** Source document **
□ □ □ □ □

[Date Prev][Date Next][Thread Prev][Thread Next][Date Index][Thread Index]
[ale] lsof and a hung system
- Subject: [ale] lsof and a hung system
- From: DJPfulio at jdpfu.com (DJ-Pfulio)
- Date: Tue, 20 Oct 2015 13:09:12 -0400
- In-reply-to: <[email protected]>
- References: <[email protected]> <[email protected]> <CAEo=5Pz0OU_Pf4NcadPxXWTV0zqN+bG7JtXyTSfTcS467n0mtA@mail.gmail.com> <CADvA-d=VhZ36PnQNJSS0APfgkQWdreEuaDL+_RcRUp_T9eQGOg@mail.gmail.com> <[email protected]>
But isn't systemd supposed to solve these issues?
BTW, I had to add a similar delay in the startup of a raspberry-pi box
that got systemd with the 4.1 kernel in a debian install.
On 10/20/2015 12:25 PM, Jim Kinney wrote:
> Yep. The 10G card driver had oopsed all over itself and wouldn't keep a
> connection up. I initially tried to stop network, unload the module,
> load the module, start the network but even that failed to reset the
> card completely. I needed to add a sleep 20 before loading the module
> again. Once the connection was actually working the system was cleanly
> rebooted to lop off the zombies and things were happily OK.
> On Tue, 2015-10-20 at 11:32 -0400, Ed Cashin wrote:
>> On Mon, Oct 19, 2015 at 10:58 PM, Jim Kinney <jim.kinney at gmail.com>
>> wrote:
>> ...
>>> Other system with same nfs mounted storage is fine. Storage server
>>> is connected to both number crunchers by dedicated, unswitched
>>> 10Gbps fiber ethernet.
>>>>
>>>
>> You mean with direct connections? In that case, the other number
>> cruncher's connection could be fine, while the affected system could
>> not be able to do networking to the NFS server (for some as yet
>> undetermined reason), which could result in the behavior you describe
>> if the NFS mount is "hard".
>

□ □ □ □ □

** The data **
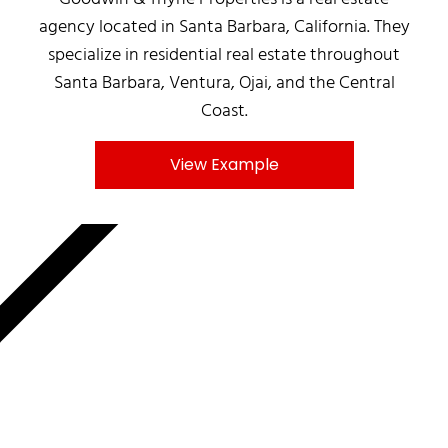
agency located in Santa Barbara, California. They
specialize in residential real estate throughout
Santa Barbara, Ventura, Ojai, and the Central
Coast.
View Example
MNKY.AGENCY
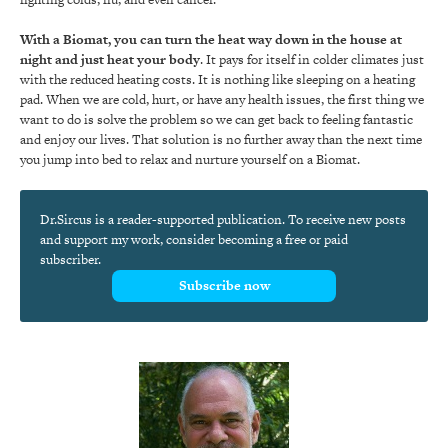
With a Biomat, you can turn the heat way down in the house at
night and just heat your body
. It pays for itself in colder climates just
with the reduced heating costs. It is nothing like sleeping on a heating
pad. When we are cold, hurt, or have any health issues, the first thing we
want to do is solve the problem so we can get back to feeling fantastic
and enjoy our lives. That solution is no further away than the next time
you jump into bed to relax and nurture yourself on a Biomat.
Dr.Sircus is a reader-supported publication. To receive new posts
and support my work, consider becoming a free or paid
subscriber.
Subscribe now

□ □ □ □ □

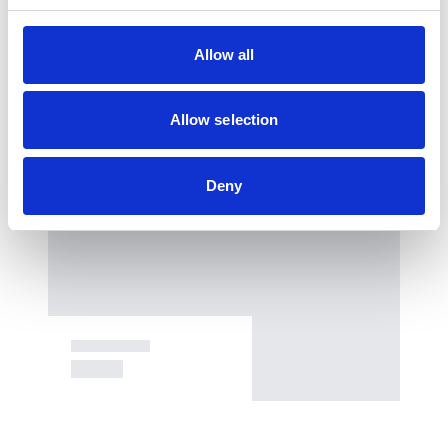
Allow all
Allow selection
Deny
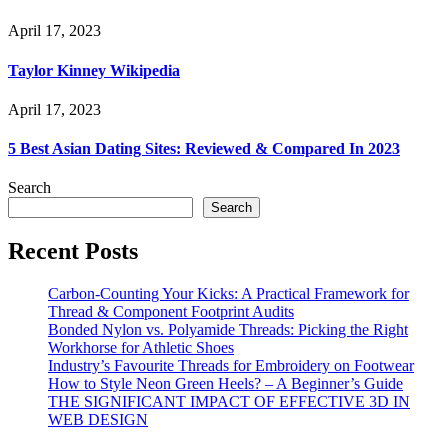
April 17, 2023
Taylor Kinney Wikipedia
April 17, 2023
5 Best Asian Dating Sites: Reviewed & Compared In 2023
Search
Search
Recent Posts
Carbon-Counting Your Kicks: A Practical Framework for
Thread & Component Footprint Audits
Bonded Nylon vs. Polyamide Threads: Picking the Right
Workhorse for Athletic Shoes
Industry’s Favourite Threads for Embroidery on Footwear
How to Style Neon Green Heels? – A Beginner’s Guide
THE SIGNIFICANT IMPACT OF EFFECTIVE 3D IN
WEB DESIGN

□ □ □ □ □

** List of tasks **
1. Extract the passage of the lsof thread starting at "[Date Prev][Date Next][Thread" and ending at "at jdpfu.com (DJ-Pfulio)".
2. Lay out the listing lines starting at the one containing "agency located in" and ending at the one containing "MNKY.AGENCY" as a JSON list of strings, one string per line and no blank lines.
The lsof thread and the listing come from unrelated sources.

** Responses by task **
1.
[Date Prev][Date Next][Thread Prev][Thread Next][Date Index][Thread Index]
[ale] lsof and a hung system
- Subject: [ale] lsof and a hung system
- From: DJPfulio at jdpfu.com (DJ-Pfulio)

2.
[
  "agency located in Santa Barbara, California. They",
  "specialize in residential real estate throughout",
  "Santa Barbara, Ventura, Ojai, and the Central",
  "Coast.",
  "View Example",
  "MNKY.AGENCY"
]